# Task:
Please give the lines below again exactly as they stand, from the one that contains "Provides support for compiling C language." up to and including the one that contains "from individual price indices", leaving all pictures out.

*** Block opens ***

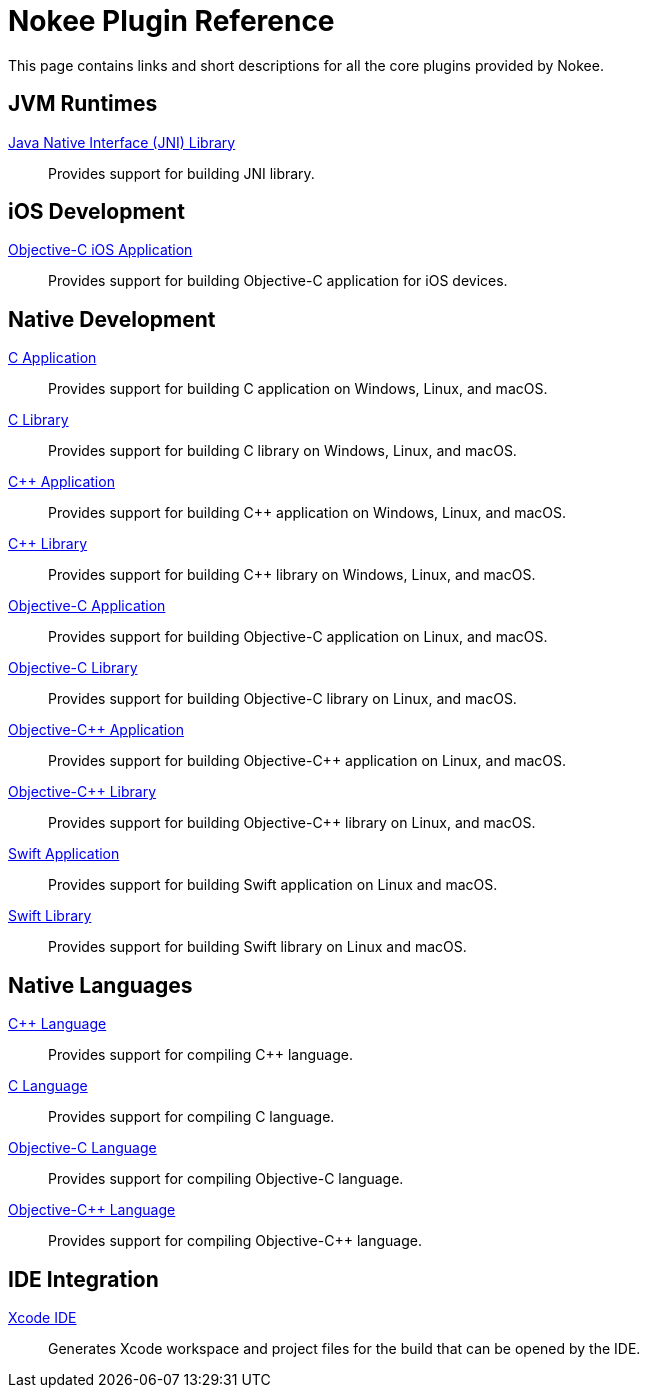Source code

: [[chapter:plugin-reference]]
= Nokee Plugin Reference
:jbake-type: reference_index
:jbake-tags: user manual, gradle plugin reference, nokee plugin, gradle
:jbake-description: Learn about all the Gradle plugins offered by Nokee.

This page contains links and short descriptions for all the core plugins provided by Nokee.

[[sec:plugin-reference-jvm]]
== JVM Runtimes

<<jni-library-plugin.adoc#,Java Native Interface (JNI) Library>>::
Provides support for building JNI library.

[[sec:plugin-reference-ios]]
== iOS Development

<<objective-c-ios-application-plugin.adoc#,Objective-C iOS Application>>::
Provides support for building Objective-C application for iOS devices.

[[sec:plugin-reference-native-development]]
== Native Development

<<c-application-plugin.adoc#,C Application>>::
Provides support for building C application on Windows, Linux, and macOS.

<<c-library-plugin.adoc#,C Library>>::
Provides support for building C library on Windows, Linux, and macOS.

<<cpp-application-plugin.adoc#,{cpp} Application>>::
Provides support for building {cpp} application on Windows, Linux, and macOS.

<<cpp-library-plugin.adoc#,{cpp} Library>>::
Provides support for building {cpp} library on Windows, Linux, and macOS.

<<objective-c-application-plugin.adoc#,Objective-C Application>>::
Provides support for building Objective-C application on Linux, and macOS.

<<objective-c-library-plugin.adoc#,Objective-C Library>>::
Provides support for building Objective-C library on Linux, and macOS.

<<objective-cpp-application-plugin.adoc#,Objective-{cpp} Application>>::
Provides support for building Objective-{cpp} application on Linux, and macOS.

<<objective-cpp-library-plugin.adoc#,Objective-{cpp} Library>>::
Provides support for building Objective-{cpp} library on Linux, and macOS.

<<swift-application-plugin.adoc#,Swift Application>>::
Provides support for building Swift application on Linux and macOS.

<<swift-library-plugin.adoc#,Swift Library>>::
Provides support for building Swift library on Linux and macOS.

[[sec:plugin-reference-native-languages]]
== Native Languages

<<cpp-language-plugin.adoc#,{cpp} Language>>::
Provides support for compiling {cpp} language.

<<c-language-plugin.adoc#,C Language>>::
Provides support for compiling C language.

<<objective-c-language-plugin.adoc#,Objective-C Language>>::
Provides support for compiling Objective-C language.

<<objective-cpp-language-plugin.adoc#,Objective-{cpp} Language>>::
Provides support for compiling Objective-{cpp} language.

[[sec:plugin-reference-ide]]
== IDE Integration

<<xcode-ide-plugin.adoc#,Xcode IDE>>::
Generates Xcode workspace and project files for the build that can be opened by the IDE.
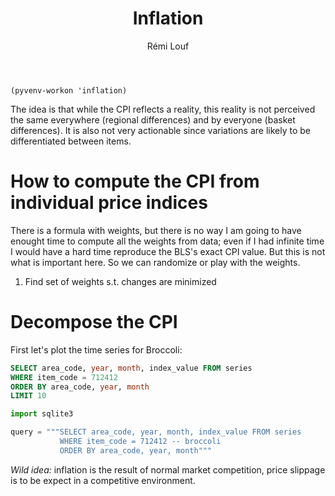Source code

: #+TITLE: Inflation
#+AUTHOR: Rémi Louf
#+PROPERTY: header-args :db us-prices.db


#+begin_src elisp
(pyvenv-workon 'inflation)
#+end_src

The idea is that while the CPI reflects a reality, this reality is not perceived the same everywhere (regional differences) and by everyone (basket differences). It is also not very actionable since variations are likely to be differentiated between items.

* How to compute the CPI from individual price indices

There is a formula with weights, but there is no way I am going to have enought time to compute all the weights from data; even if I had infinite time I would have a hard time reproduce the BLS's exact CPI value. But this is not what is important here. So we can randomize or play with the weights.

1. Find set of weights s.t. changes are minimized

* Decompose the CPI

First let's plot the time series for Broccoli:

#+begin_src sqlite :colname yes
SELECT area_code, year, month, index_value FROM series
WHERE item_code = 712412
ORDER BY area_code, year, month
LIMIT 10
#+end_src

#+RESULTS:
| 0 | 1995 |  7 | 0.907 |
| 0 | 1995 |  8 | 0.889 |
| 0 | 1995 |  9 | 0.937 |
| 0 | 1995 | 10 | 0.867 |
| 0 | 1995 | 11 |   0.8 |
| 0 | 1995 | 12 | 0.759 |
| 0 | 1996 |  1 | 1.037 |
| 0 | 1996 |  2 | 0.926 |
| 0 | 1996 |  3 | 0.999 |
| 0 | 1996 |  4 | 0.941 |

#+begin_src python
import sqlite3

query = """SELECT area_code, year, month, index_value FROM series
           WHERE item_code = 712412 -- broccoli
           ORDER BY area_code, year, month"""
#+end_src

/Wild idea:/ inflation is the result of normal market competition, price slippage is to be expect in a competitive environment.

* TODO How is the CPI built from the individual price indices? :noexport:
* TODO Plot all prices and average CPI (item difference) :noexport:
* TODO Plot CPIs for every region on the same plot as well (geographical difference) :noexport:
* TODO At any given point in time, distribution of increase in CPI/region :noexport:
* TODO At any given point in time, distribution of increase in CPI/item :noexport:
* TODO Ranking in inflation increase / for each item, over time. :noexport:
* TODO Alternative CPI with randomly assigned weights in the basket (use Dirichlet distribution) :noexport:
* TODO Plot the % of indices that have rose by more than X% in the last period :noexport:

* References :noexport:

- [[https://en.wikipedia.org/wiki/Quantity_theory_of_money][Wikipedia entry]] on the Quantity Theory of Money, a theory used to "explain" inflation;
- [[http://jwmason.org/slackwire/inflation-for-whom/]["Inflation for whom?"]] a blog post by JW Mason
- [[http://jwmason.org/slackwire/alternative-visions-of-inflation/]["Alternative visions of inflation"]] a blog post by JW Mason as well
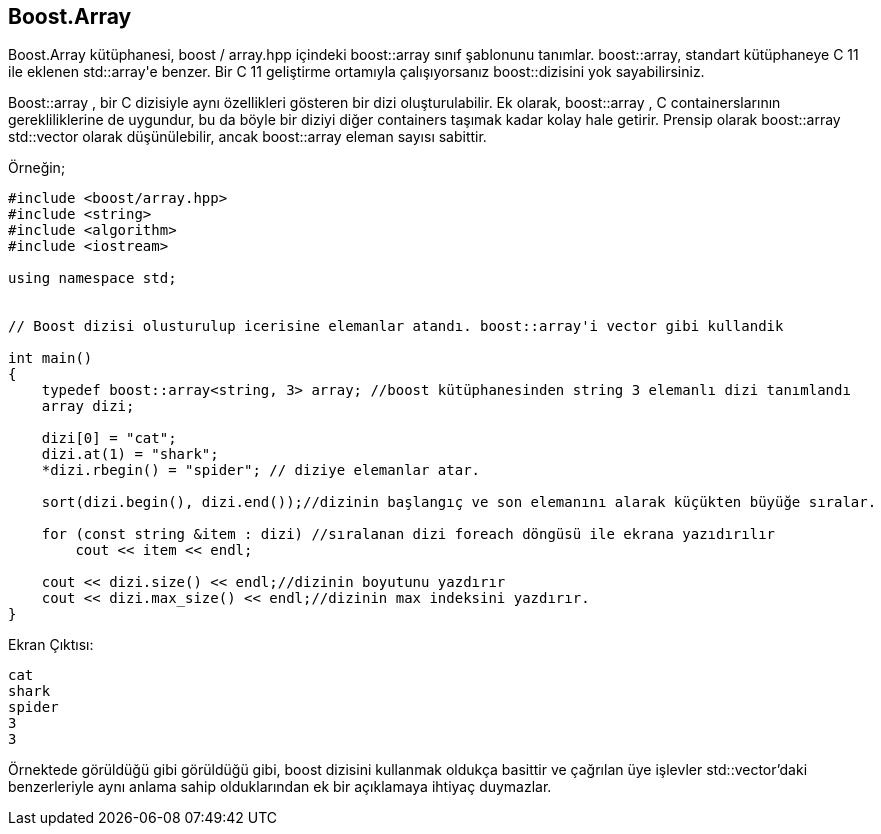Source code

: == Boost.Array

Boost.Array kütüphanesi, boost / array.hpp içindeki boost::array sınıf şablonunu tanımlar. boost::array, standart kütüphaneye C++ 11 ile eklenen std::array'e benzer. Bir C++ 11 geliştirme ortamıyla çalışıyorsanız boost::dizisini yok sayabilirsiniz.

Boost::array , bir C ++ dizisiyle aynı özellikleri gösteren bir dizi oluşturulabilir.
Ek olarak, boost::array , C ++ containerslarının gerekliliklerine de uygundur, bu da böyle bir diziyi
diğer containers taşımak kadar kolay hale getirir. Prensip olarak boost::array std::vector olarak
düşünülebilir, ancak boost::array eleman sayısı sabittir.

Örneğin;

[source code]
----
#include <boost/array.hpp>
#include <string>
#include <algorithm>
#include <iostream>

using namespace std;


// Boost dizisi olusturulup icerisine elemanlar atandı. boost::array'i vector gibi kullandik

int main()
{
    typedef boost::array<string, 3> array; //boost kütüphanesinden string 3 elemanlı dizi tanımlandı
    array dizi;

    dizi[0] = "cat";
    dizi.at(1) = "shark";
    *dizi.rbegin() = "spider"; // diziye elemanlar atar.

    sort(dizi.begin(), dizi.end());//dizinin başlangıç ve son elemanını alarak küçükten büyüğe sıralar.

    for (const string &item : dizi) //sıralanan dizi foreach döngüsü ile ekrana yazıdırılır
        cout << item << endl;

    cout << dizi.size() << endl;//dizinin boyutunu yazdırır
    cout << dizi.max_size() << endl;//dizinin max indeksini yazdırır.
}
----

Ekran Çıktısı:

 cat
 shark
 spider
 3
 3
 
Örnektede görüldüğü gibi görüldüğü gibi, boost dizisini kullanmak oldukça basittir ve çağrılan üye işlevler std::vector'daki benzerleriyle aynı anlama sahip olduklarından ek bir açıklamaya ihtiyaç duymazlar.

*** Block closes ***

# Answer to the problem:
Provides support for compiling C language.

<<objective-c-language-plugin.adoc#,Objective-C Language>>::
Provides support for compiling Objective-C language.

<<objective-cpp-language-plugin.adoc#,Objective-{cpp} Language>>::
Provides support for compiling Objective-{cpp} language.

[[sec:plugin-reference-ide]]
== IDE Integration

<<xcode-ide-plugin.adoc#,Xcode IDE>>::
Generates Xcode workspace and project files for the build that can be opened by the IDE.
Source code

: #+TITLE: Inflation
#+AUTHOR: Rémi Louf
#+PROPERTY: header-args :db us-prices.db


#+begin_src elisp
(pyvenv-workon 'inflation)
#+end_src

The idea is that while the CPI reflects a reality, this reality is not perceived the same everywhere (regional differences) and by everyone (basket differences). It is also not very actionable since variations are likely to be differentiated between items.

* How to compute the CPI from individual price indices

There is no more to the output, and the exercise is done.